Unsupervised tractive momentum: a novel unsupervised few‑shot learning framework

Zhong Cao, Jiang Lu, He Liu, Yuheng Luo

Published: 27 Aug 2025, Last Modified: 05 May 2026The Journal of Supercomputing Volume 81, article number 1281, (2025)EveryoneCC BY 4.0

Abstract: Few-shot learning (FSL) aims at distilling transferable knowledge on existing concepts to cope with novel concepts for which only a few labeled data are available. Most of the popular FSL methods acquire this knowledge by learning on large-scale supervised data from the existing concepts. Considering obtaining supervised data might sometimes be difficult and heavy-burden, we pursue a relatively mild prerequisite for FSL, that is, using unsupervised instead of supervised data to acquire the transferable knowledge. We propose a novel easy-to-implement FSL framework, Unsupervised Tractive Momentum (UTM), composed of modular dual encoders, a combinatorial loss mechanism, and a classifier that together form a reusable and extensible learning system, that only requires unsupervised data of existing concepts. UTM randomly samples unsupervised data and augments them to create many synthetic query-key matching tasks on-the-fly, and deploys two different encoders while possessing identical architecture, named traction encoder and momentum encoder, to learn a representation space by a combinatorial parameter updating manner. The representation space learned on unsupervised data is expected to be a good fit to few-shot recognition on novel concepts. UTM is composed of parallelizable dual encoders and optimized for scalable training in GPU-based highperformance computing environments. Theoretical convergence and bound analysis further support its deployment in distributed systems.

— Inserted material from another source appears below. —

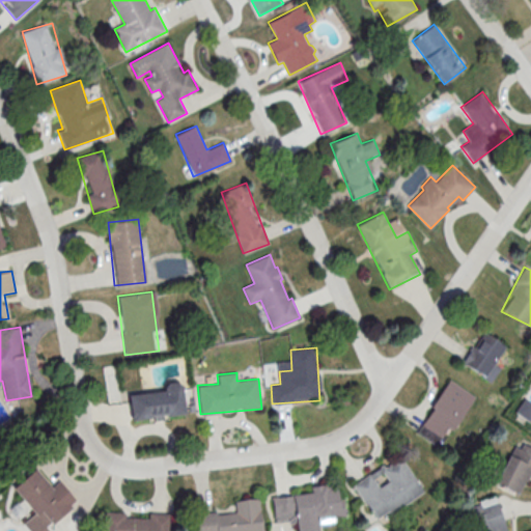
[(415,432),(441,448),(473,394),(448,379),(415,432)]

Theoretical justifications of the parameter updating mechanism in UTM are given from the perspective of convergence, and a theoretical loss bound for UTM is proved, which mathematically quantifies the relationship between our self-supervised UTM and the vanilla supervised method. Extensive experimental evaluation on several benchmark datasets demonstrates that UTM yields significant improvement to state-of-the-art unsupervised methods even very close to supervised methods, which can also be well explained using our theory.